**TEXTAUSZUG:**
Skandal um Cambridge Analytica: Facebook wegen Datenmissbrauch unter massivem Druck

50 Millionen Nutzer sind betroffen: Nach dem Datenskandal bei Facebook ermittelt Großbritannien gegen den Konzern. Der Aktienkurs stürzt ab, die Politik prüft stärkere Regulierung.

Nach dem Skandal um einen massiven Missbrauch von Nutzerinformationen wächst der Druck auf Facebook. In den vergangenen beiden Tagen verlor der Börsenwert des Unternehmens mehr als 60 Milliarden Dollar. Die britische Datenschutzbehörde (ICO) gab am Dienstag bekannt, gegen den US-Konzern zu ermitteln. Sie beantragte auch einen Durchsuchungsbefehl für die Londoner Zentrale der Datenanalysefirma Cambridge Analytica, die mutmaßlich illegal an Informationen von bis zu 50 Millionen Facebook-Nutzern gekommen war. Diese soll sie genutzt haben, um US-Präsident Donald Trump im Wahlkampf zu unterstützen und mittels personalisierter Werbung Wahlentscheidungen zu beeinflussen.

Die Datenanalysten von Cambridge Analytica zogen am Dienstagabend aus den Enthüllungen eine erste Konsequenz, indem sie ihren Chef suspendierten. Geschäftsführer Alexander Nix werde mit sofortiger Wirkung während einer "vollumfänglichen, unabhängigen Ermittlung" von seinen Aufgaben entbunden, teilte das Unternehmen mit.

Notz: Bundesregierung darf Rechtsbruch nicht tolerieren

Auch in Deutschland reagieren Experten und Politiker empört auf den Skandal. Der bundesweit für Facebook zuständige Hamburger Datenschutzbeauftragte schaltete sich in die Affäre ein. Die Bundesdatenschutzbeauftragte Andrea Voßhoff sagte, sollten sich die Vorwürfe bestätigen, so „wäre dies jedoch ein alarmierendes Beispiel für die großen Risiken der Profilbildung im Internet, vor denen die BfDI und andere Datenschutzaufsichtsbehörden bereits seit Jahren warnen.“ Auch die Politik solle in Anbetracht von solchen Vorfällen erkennen, dass zum Schutz des Menschen in der digitalen Welt ein starker Datenschutz erforderlich sei und nicht das Gegenteil.

**BEREITGESTELLTES MATERIAL:**
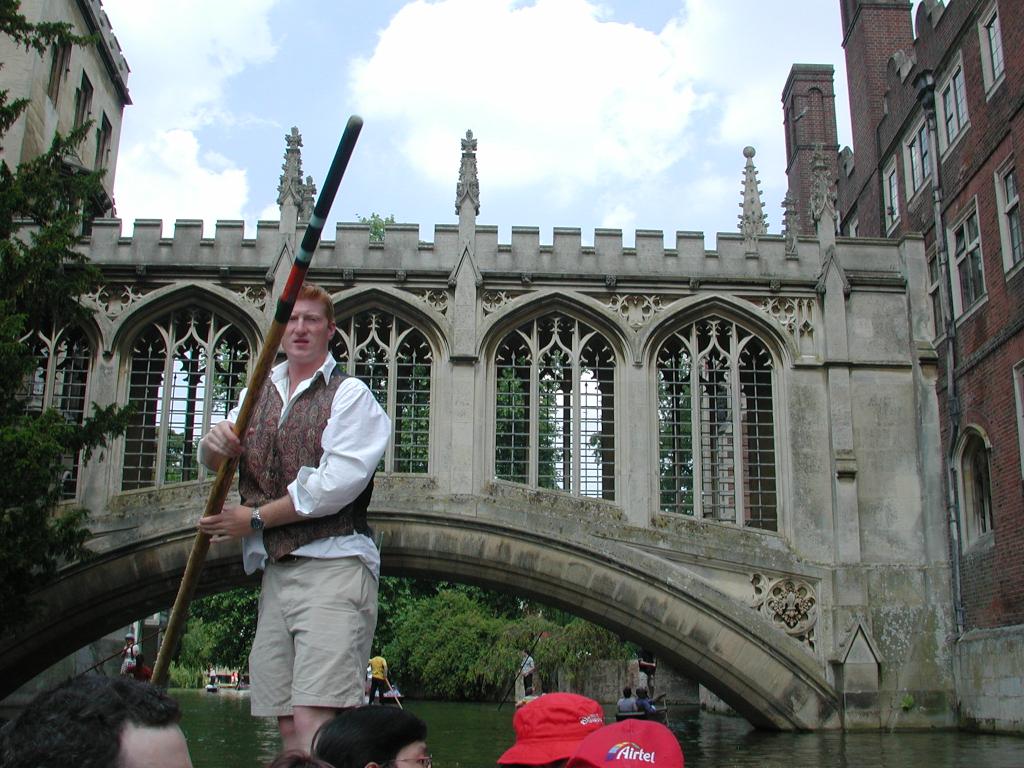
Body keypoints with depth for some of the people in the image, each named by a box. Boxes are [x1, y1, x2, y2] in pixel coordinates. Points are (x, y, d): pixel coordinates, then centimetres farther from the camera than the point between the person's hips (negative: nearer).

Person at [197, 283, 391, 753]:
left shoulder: (349, 394, 0)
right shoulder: (258, 395, 20)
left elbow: (339, 483, -12)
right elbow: (212, 461, 18)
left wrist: (255, 519, -7)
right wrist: (214, 442, -7)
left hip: (333, 567, -6)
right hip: (277, 570, 6)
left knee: (312, 723, -17)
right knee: (287, 726, 6)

**AUFGABE:**
Prüfen Sie, ob die folgenden Aussagen mit dem Textauszug übereinstimmen, und beantworten Sie jede mit Ja oder Nein samt den entscheidenden Worten des Textauszugs im genauen Wortlaut:
1. Der Börsenwert von Facebook sank innerhalb von zwei Tagen um mehr als 60 Milliarden Dollar.
2. Cambridge Analytica hat Alexander Nix endgültig entlassen.
3. Die britische Datenschutzbehörde beantragte einen Durchsuchungsbefehl für die Londoner Zentrale von Cambridge Analytica.
Die Datensätze werden hier nicht benötigt.

**LÖSUNG:**
1. Ja: „In den vergangenen beiden Tagen verlor der Börsenwert des Unternehmens mehr als 60 Milliarden Dollar.“
2. Nein: „indem sie ihren Chef suspendierten“
3. Ja: „Sie beantragte auch einen Durchsuchungsbefehl für die Londoner Zentrale der Datenanalysefirma Cambridge Analytica“